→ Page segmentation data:
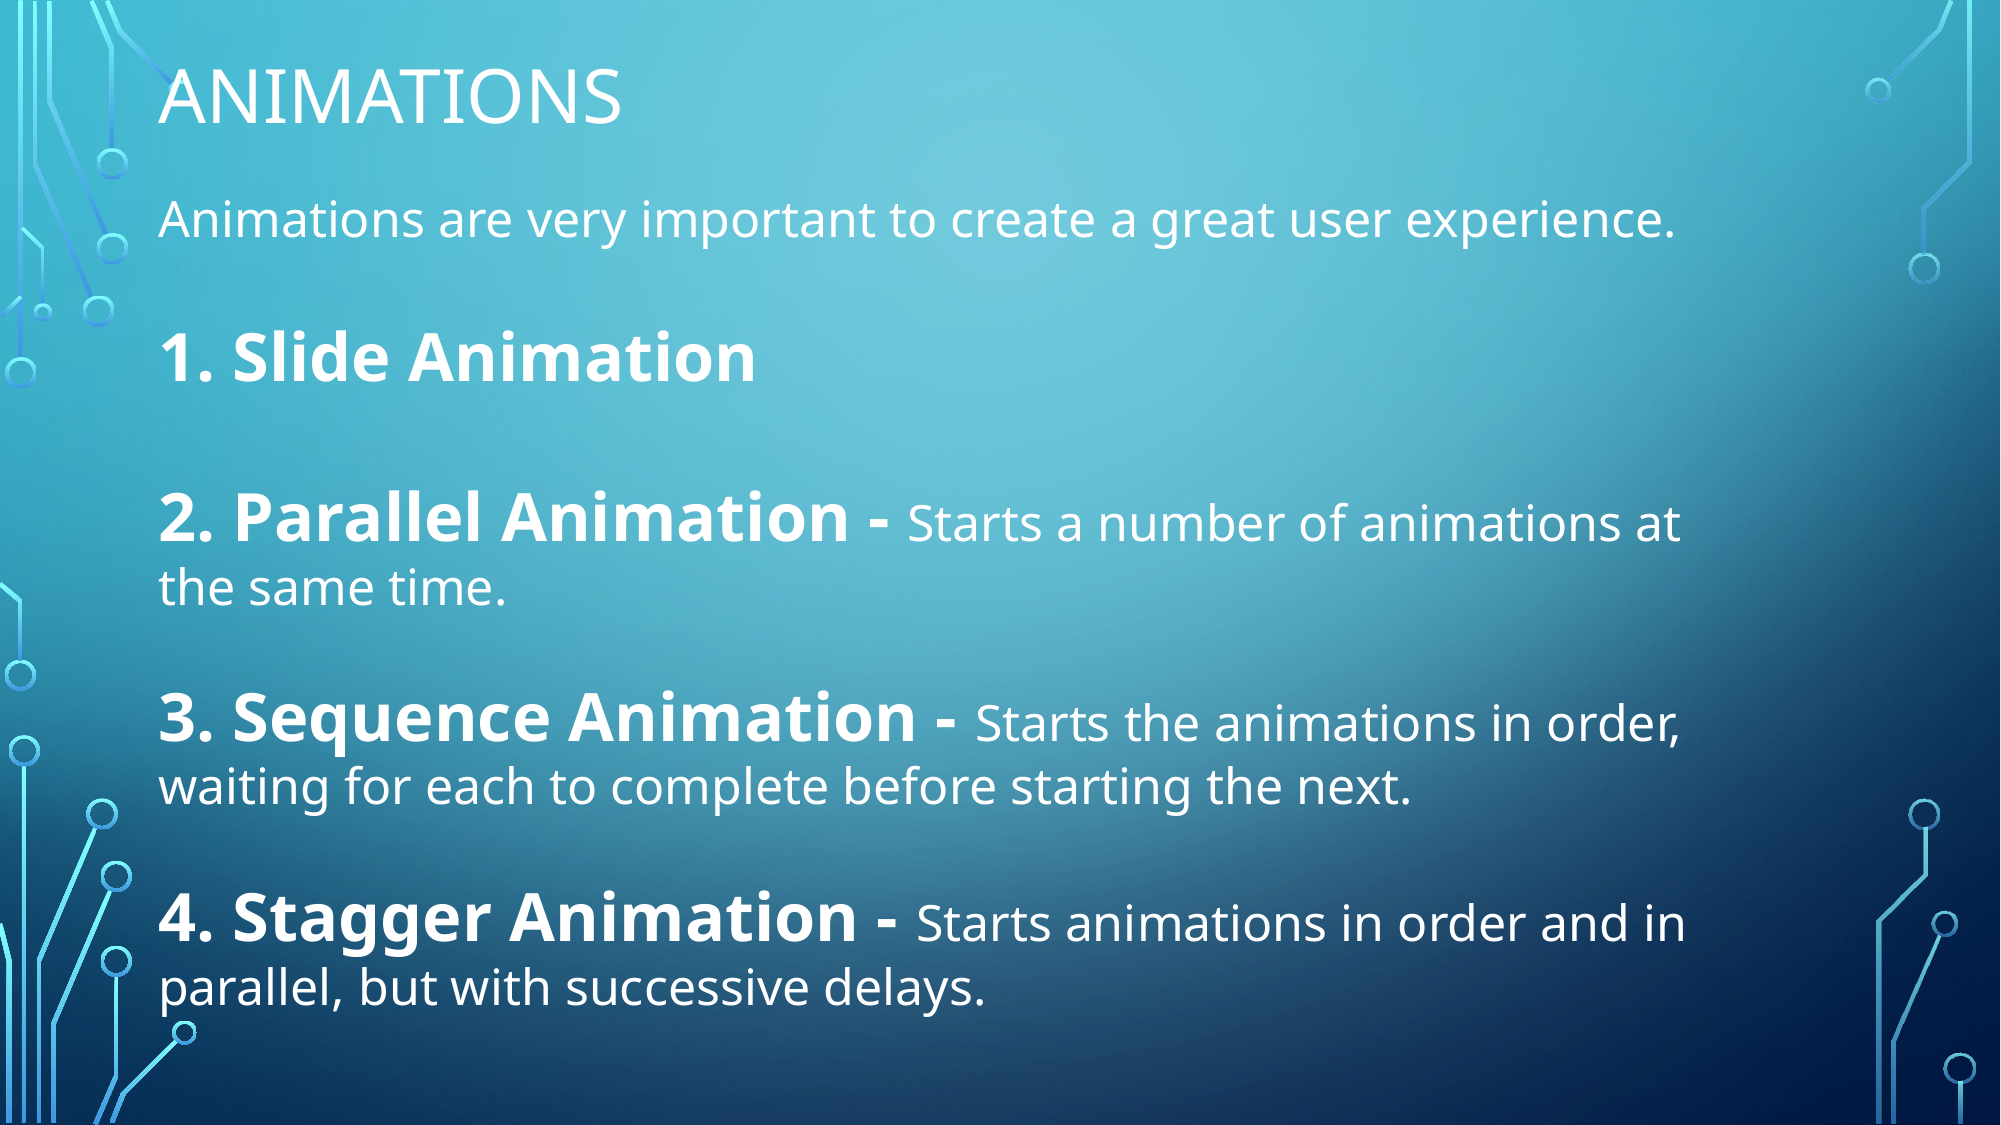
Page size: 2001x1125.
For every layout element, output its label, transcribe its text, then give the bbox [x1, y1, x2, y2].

title ANIMATIONS [143, 31, 1769, 168]
list Animations are very important to create a great user experience. [143, 168, 1769, 275]
text_box 1. Slide Animation 2. Parallel Animation - Starts a number of animations at the same time. 3. Sequence Animation - Starts the animations in order, waiting for each to complete before starting the next. 4. Stagger Animation - Starts animations in order and in parallel, but with successive delays. [143, 307, 1769, 1023]
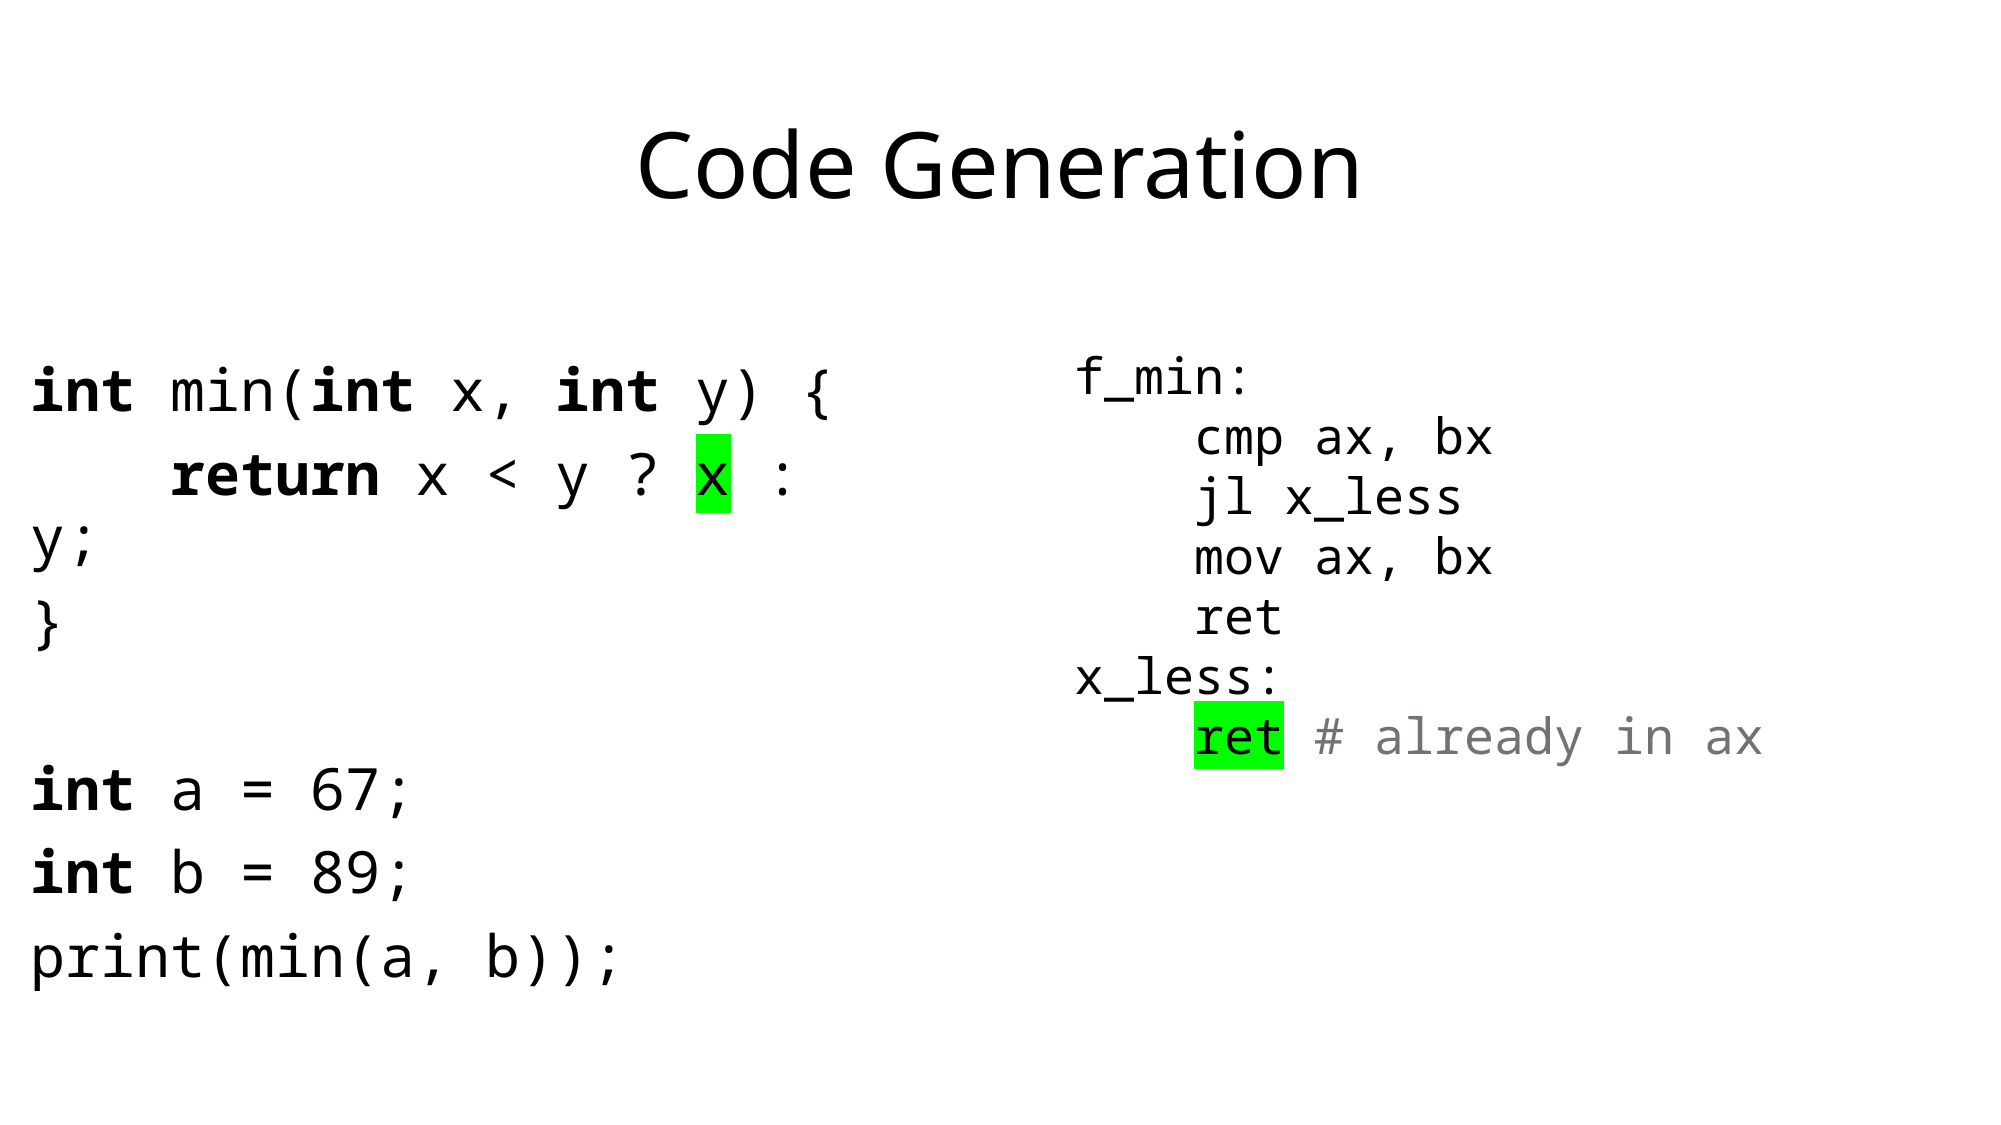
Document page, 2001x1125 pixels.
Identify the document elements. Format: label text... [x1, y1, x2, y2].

title Code Generation [137, 59, 1863, 278]
text_box f_min: cmp ax, bx jl x_less mov ax, bx ret x_less: ret # already in ax [1059, 277, 1949, 877]
list int min(int x, int y) { return x < y ? x : y; } int a = 67; int b = 89; print(min(a, b)); [15, 354, 869, 952]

→ To do:
All of the data gets printed again exactly; the pictures do not.

→ Your solution:
Page size: 2001x1125.
For every layout element, output its label, transcribe its text, then give the bbox [x1, y1, x2, y2].

title ANIMATIONS [143, 31, 1769, 168]
list Animations are very important to create a great user experience. [143, 168, 1769, 275]
text_box 1. Slide Animation 2. Parallel Animation - Starts a number of animations at the same time. 3. Sequence Animation - Starts the animations in order, waiting for each to complete before starting the next. 4. Stagger Animation - Starts animations in order and in parallel, but with successive delays. [143, 307, 1769, 1023]
Document page, 2001x1125 pixels.
Identify the document elements. Format: label text... [x1, y1, x2, y2].

title Code Generation [137, 59, 1863, 278]
text_box f_min: cmp ax, bx jl x_less mov ax, bx ret x_less: ret # already in ax [1059, 277, 1949, 877]
list int min(int x, int y) { return x < y ? x : y; } int a = 67; int b = 89; print(min(a, b)); [15, 354, 869, 952]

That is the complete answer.